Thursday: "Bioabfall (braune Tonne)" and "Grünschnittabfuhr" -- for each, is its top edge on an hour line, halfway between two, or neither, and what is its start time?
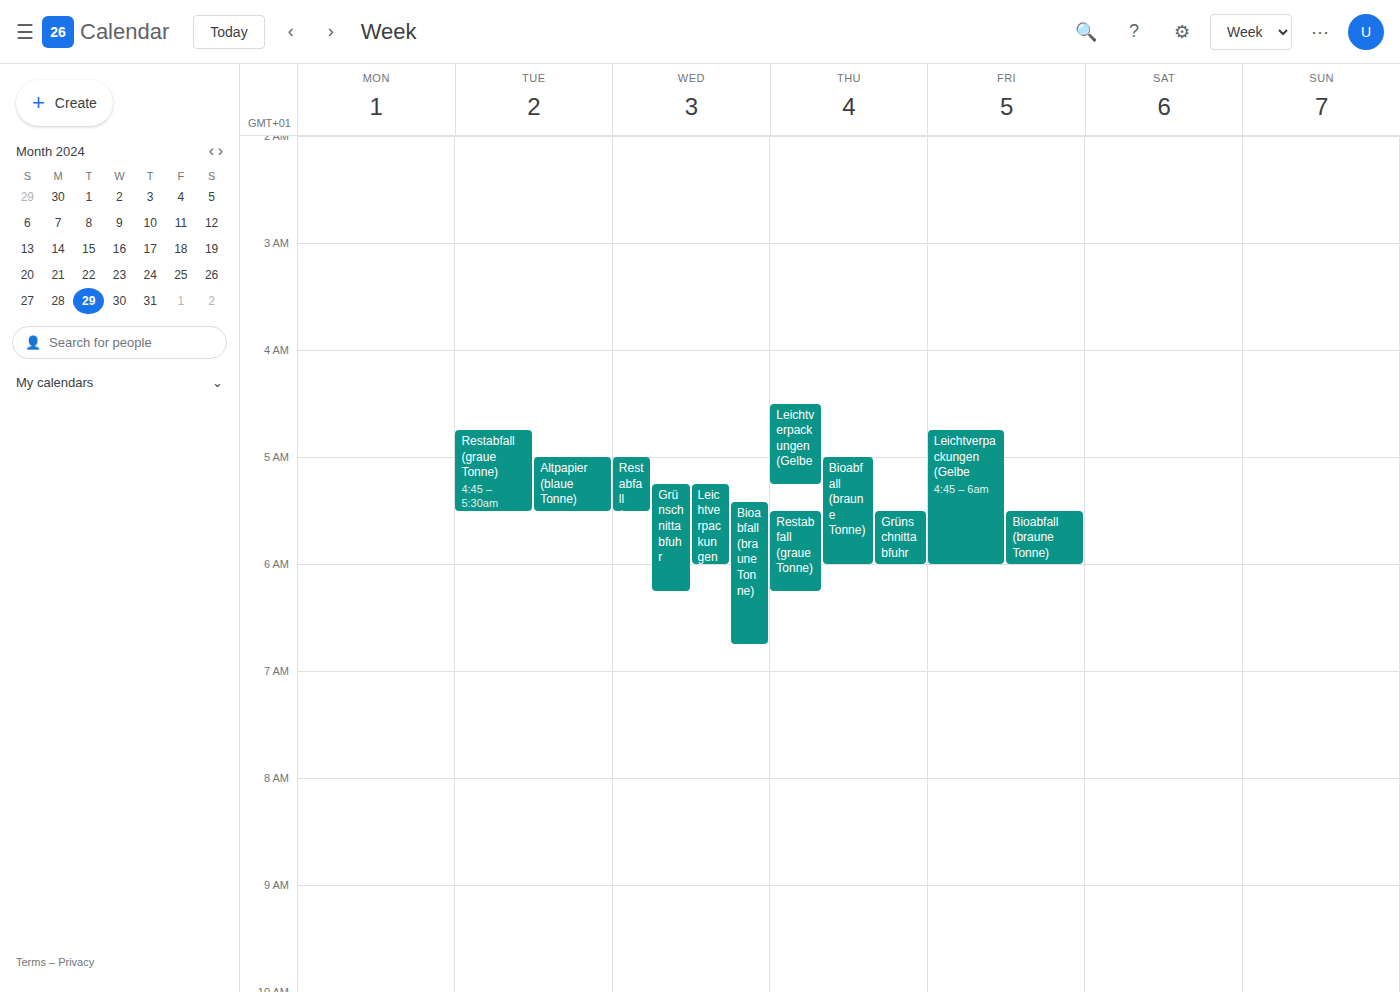
"Bioabfall (braune Tonne)": 05:00, exactly on the 05:00 line. "Grünschnittabfuhr": 05:30, halfway between the 05:00 and 06:00 lines.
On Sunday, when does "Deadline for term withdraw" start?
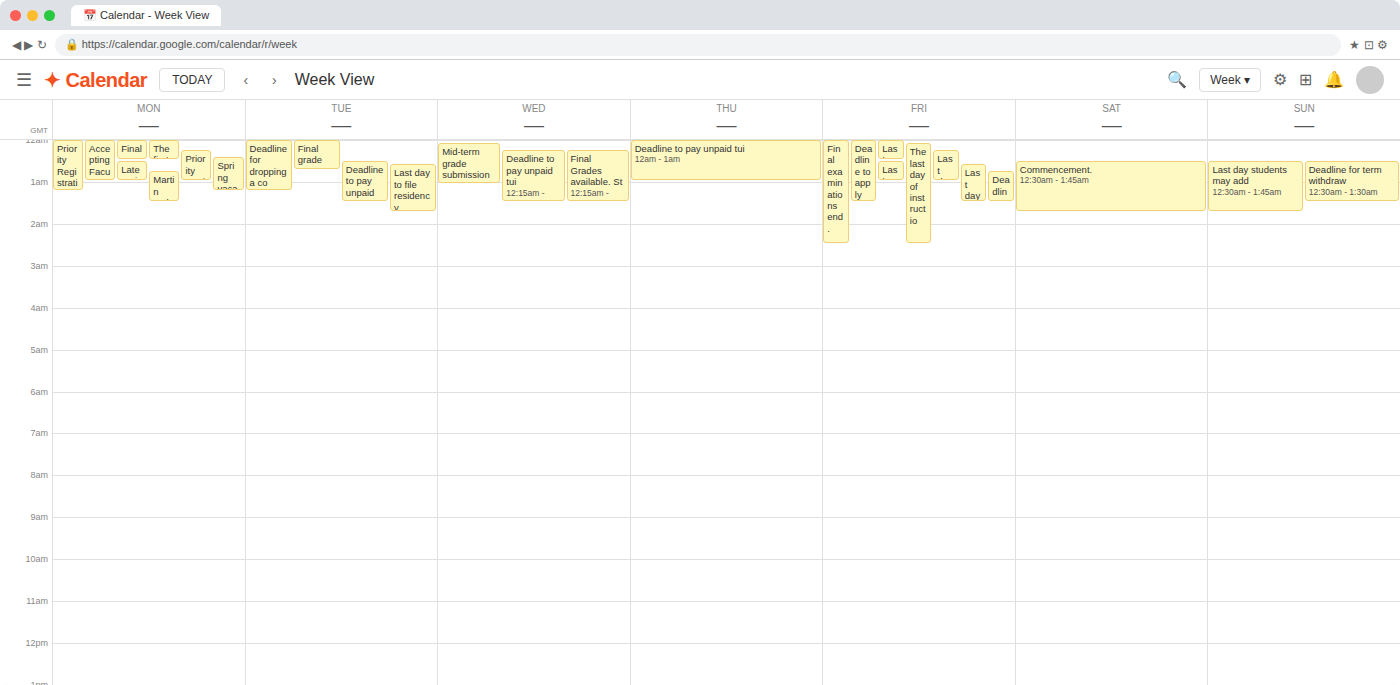
12:30 AM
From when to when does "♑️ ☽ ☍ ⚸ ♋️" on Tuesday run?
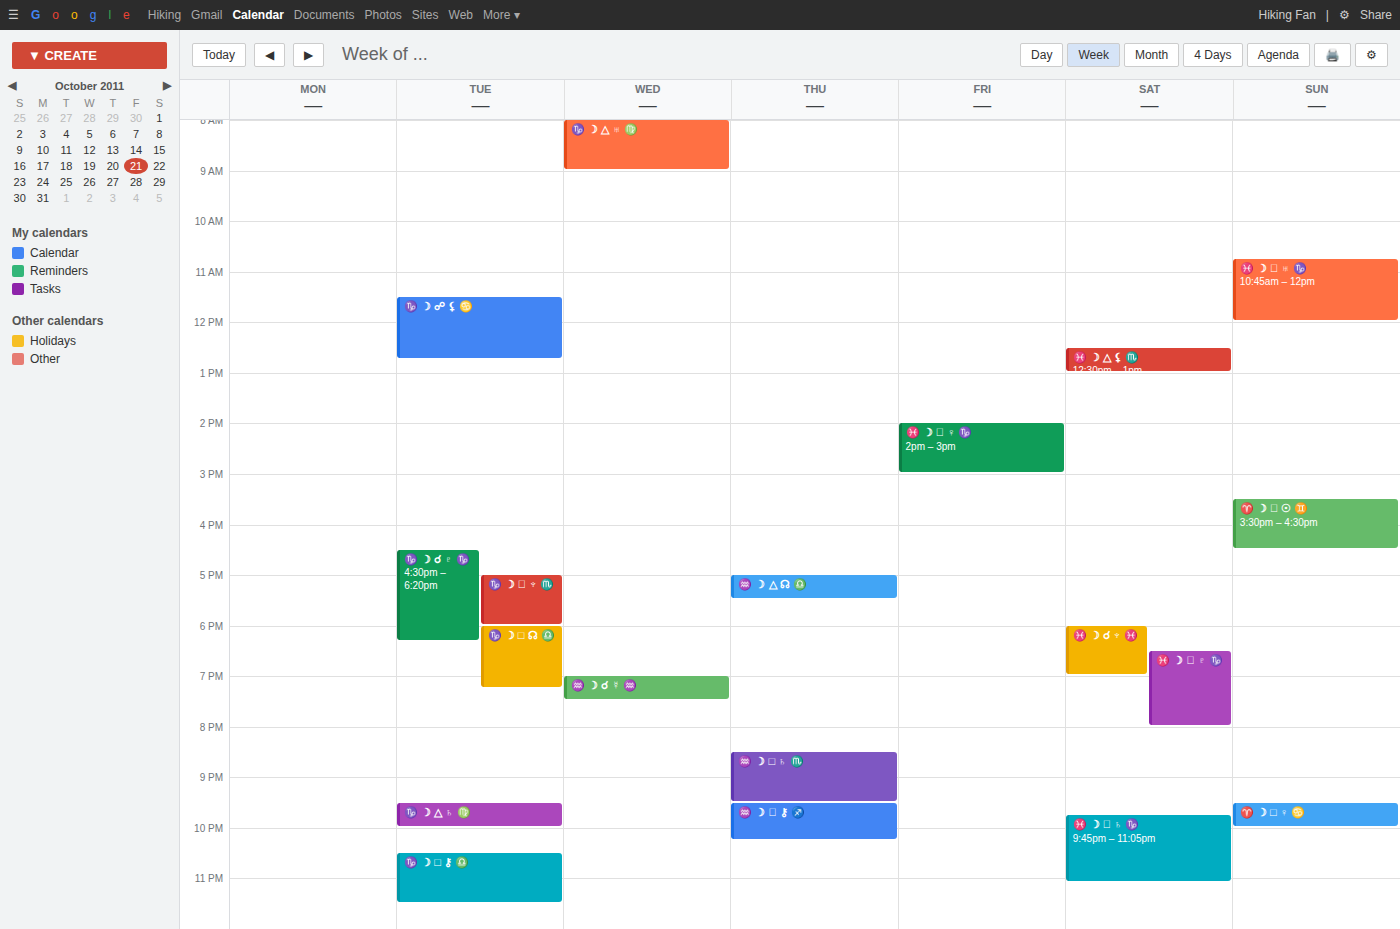
11:30 AM to 12:45 PM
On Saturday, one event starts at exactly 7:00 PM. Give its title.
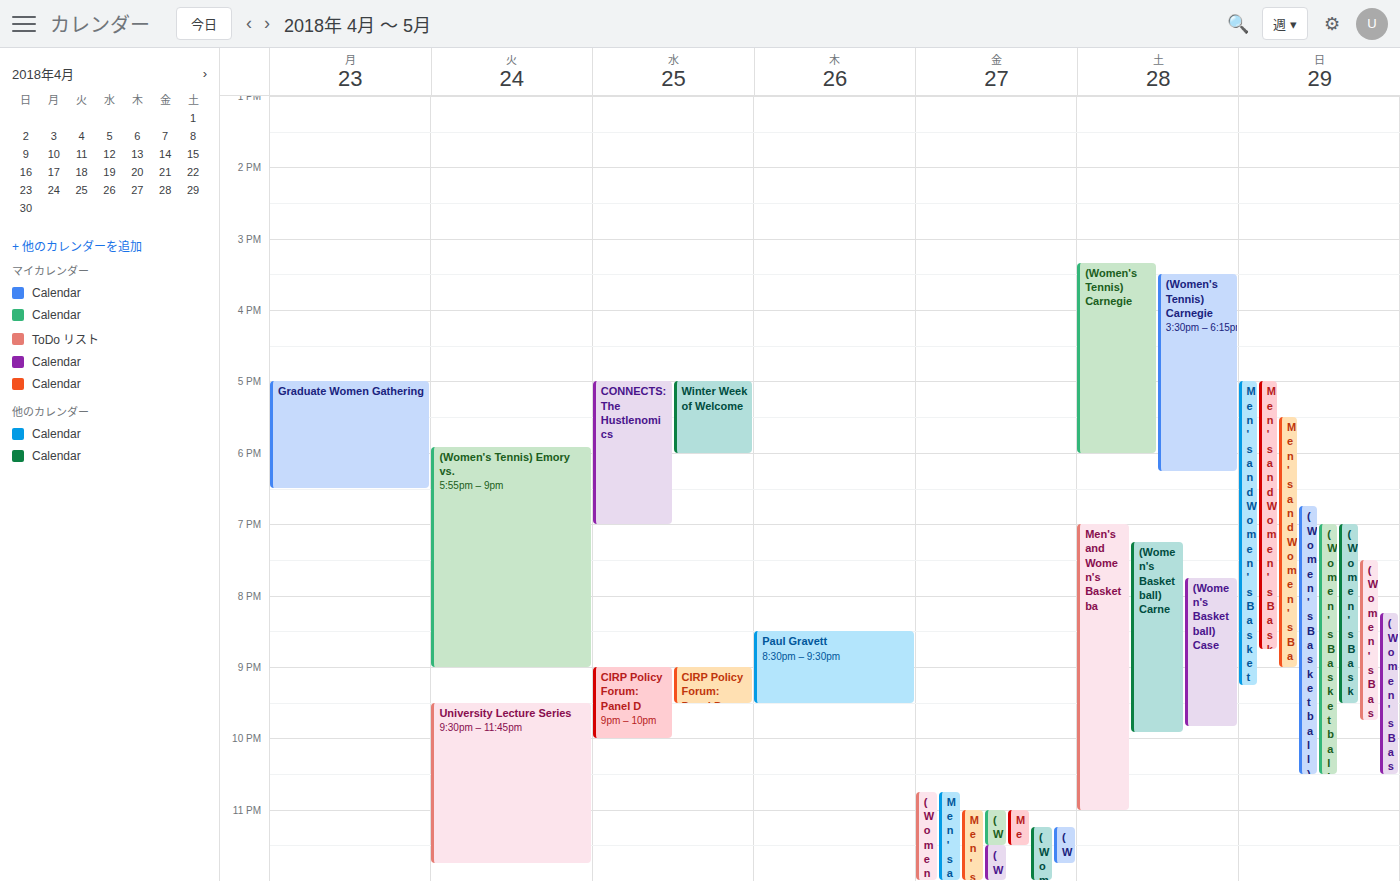
"Men's and Women's Basketba"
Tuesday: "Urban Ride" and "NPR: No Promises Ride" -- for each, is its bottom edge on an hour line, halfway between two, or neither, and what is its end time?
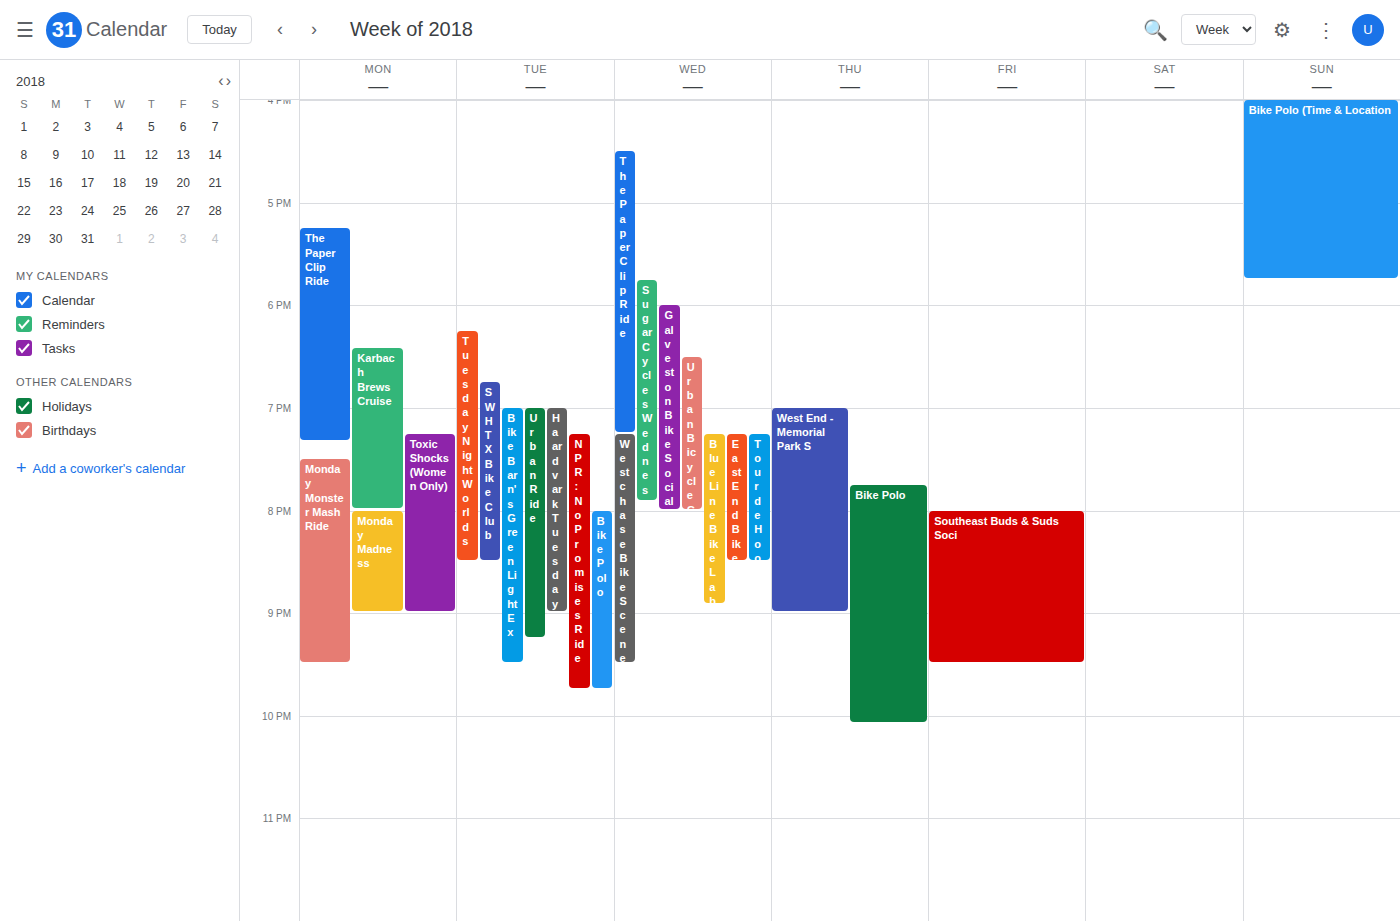
"Urban Ride": 9:15 PM, neither: a quarter of the way from the 9 PM line to the 10 PM line. "NPR: No Promises Ride": 9:45 PM, neither: three quarters of the way from the 9 PM line to the 10 PM line.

*Problem statement*:
Express every entry above as a two-column CSV with the columns "text" and "answer", one row per entry. Put each entry's text and its answer in separate quoted fields, replace any line breaks with spaces, and omit the pictures.

*Result of the task*:
text,answer
"Thursday: ""Bioabfall (braune Tonne)"" and ""Grünschnittabfuhr"" -- for each, is its top edge on an hour line, halfway between two, or neither, and what is its start time?","""Bioabfall (braune Tonne)"": 05:00, exactly on the 05:00 line. ""Grünschnittabfuhr"": 05:30, halfway between the 05:00 and 06:00 lines."
"On Sunday, when does ""Deadline for term withdraw"" start?","12:30 AM"
"From when to when does ""♑️ ☽ ☍ ⚸ ♋️"" on Tuesday run?","11:30 AM to 12:45 PM"
"On Saturday, one event starts at exactly 7:00 PM. Give its title.","""Men's and Women's Basketba"""
"Tuesday: ""Urban Ride"" and ""NPR: No Promises Ride"" -- for each, is its bottom edge on an hour line, halfway between two, or neither, and what is its end time?","""Urban Ride"": 9:15 PM, neither: a quarter of the way from the 9 PM line to the 10 PM line. ""NPR: No Promises Ride"": 9:45 PM, neither: three quarters of the way from the 9 PM line to the 10 PM line."